Without immediate action to halt deforestation and start replacing lost trees, half of the entire Amazon rainforest could become savannah within 15 years, according to Carlos Afonso Nobre, Director of Research at the Brazilian Academy of Sciences. The Amazon’s tropical forests create 20%-30% of their own rainfall, so preserving them is as vital for regional weather systems and food production as it is for stabilizing the global climate. “Deforestation is now at 17%,” said Nobre, “but if it exceeds 25%, we will cross the tipping point.”

Colombia has stepped up to the challenge, setting targets to plant 180 million trees and reduce deforestation by 30% by 2022. President Ivan Duque told a packed hall that “the greatest challenge of our time is climate change”. In September 2019 he convened the Leticia Pact of seven Amazon countries whose presidents have personally committed to work together to protect the rainforest.

“We have to defeat deforestation,” said the president, whose country is 35% rainforest.

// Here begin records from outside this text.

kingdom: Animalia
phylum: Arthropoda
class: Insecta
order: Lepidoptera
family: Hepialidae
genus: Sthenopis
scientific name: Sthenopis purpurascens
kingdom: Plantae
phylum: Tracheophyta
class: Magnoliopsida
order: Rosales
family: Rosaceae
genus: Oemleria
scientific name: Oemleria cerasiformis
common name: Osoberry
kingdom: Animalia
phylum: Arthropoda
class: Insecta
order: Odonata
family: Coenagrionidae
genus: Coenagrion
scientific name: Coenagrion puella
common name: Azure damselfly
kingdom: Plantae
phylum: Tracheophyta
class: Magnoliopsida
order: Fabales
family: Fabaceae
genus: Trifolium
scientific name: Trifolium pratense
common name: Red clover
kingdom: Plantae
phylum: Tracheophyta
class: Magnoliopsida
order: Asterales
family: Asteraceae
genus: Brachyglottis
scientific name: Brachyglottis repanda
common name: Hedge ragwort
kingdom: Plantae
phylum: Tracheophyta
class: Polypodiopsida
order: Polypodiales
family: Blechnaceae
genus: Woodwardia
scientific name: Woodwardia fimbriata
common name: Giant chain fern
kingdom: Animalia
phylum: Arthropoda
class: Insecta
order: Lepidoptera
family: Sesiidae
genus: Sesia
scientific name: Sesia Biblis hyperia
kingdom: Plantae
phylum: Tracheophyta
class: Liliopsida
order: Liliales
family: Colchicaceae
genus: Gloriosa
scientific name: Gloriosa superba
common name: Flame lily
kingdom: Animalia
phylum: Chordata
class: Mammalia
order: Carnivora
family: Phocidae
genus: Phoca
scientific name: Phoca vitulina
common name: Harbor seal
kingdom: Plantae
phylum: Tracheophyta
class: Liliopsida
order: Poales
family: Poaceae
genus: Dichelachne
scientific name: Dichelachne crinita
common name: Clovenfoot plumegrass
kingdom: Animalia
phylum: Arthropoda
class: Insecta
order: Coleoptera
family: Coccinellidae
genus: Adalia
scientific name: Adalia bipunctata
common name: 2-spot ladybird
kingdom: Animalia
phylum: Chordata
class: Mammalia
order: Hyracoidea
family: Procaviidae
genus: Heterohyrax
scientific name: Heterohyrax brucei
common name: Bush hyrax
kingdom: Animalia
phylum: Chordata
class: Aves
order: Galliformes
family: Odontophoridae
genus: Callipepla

He has also launched a strategy of Biodiverse Cities, in which Colombian cities within forest areas will develop circular economies to protect biodiversity and the environment. “Thirty-four million people live in the Amazon,” said Duque, adding: “We need those societies to be able to preserve themselves and preserve forest ecosystems.”

Al Gore, Vice-President of the United States (1993-2001); and Chairman and Co-Founder, Generation Investment Management, agreed that indigenous people and their knowledge must be respected. For centuries, people have made a way of life in the Amazon that is not destructive. While poverty in the region needs answers, Gore said that clearing the rainforest to plant crops is a “false hope” as the richness of the rainforest is in the canopy and its wildlife, not in its thin soils.

Nobre has developed the idea of an Amazon Third Way in which modern technology taps into and develops traditional wisdom to create a new bioeconomy. The acai berry, for example, brings over $1 billion into the Amazon economy. It is second only to beef in terms of value yet uses just 5% of the area taken by up cattle ranches – making the berry 10 times more profitable than the beef.

Solutions need to be global as well as local. Nobre called on assembled business leaders to support global supply chains that are deforestation-free and to promote the emergence of a new bioeconomy.

Emphasizing the sense of urgency, Gore declared that “the climate crisis is way worse than people generally realize and it’s getting worse way faster than any of us realize”. He called on politicians in particular to rise to the challenge: “This is Agincourt, this is Dunkirk, this is 9/11,” he announced with passion.

Fellow panellist Jane Goodall, famous for her work with chimpanzees and community development across Africa, called on all of us to get involved in the World Economic Forum’s 1 Trillion Trees Initiative. She said we need ways of compensating people for looking after tropical rainforests on our behalf, as currently we are not paying for forests despite needing them everywhere. She cautioned people against making the tone of the debate too “doom and gloom” and left the hall with this message: “Give the youth hope, because if you lose hope, you give up.”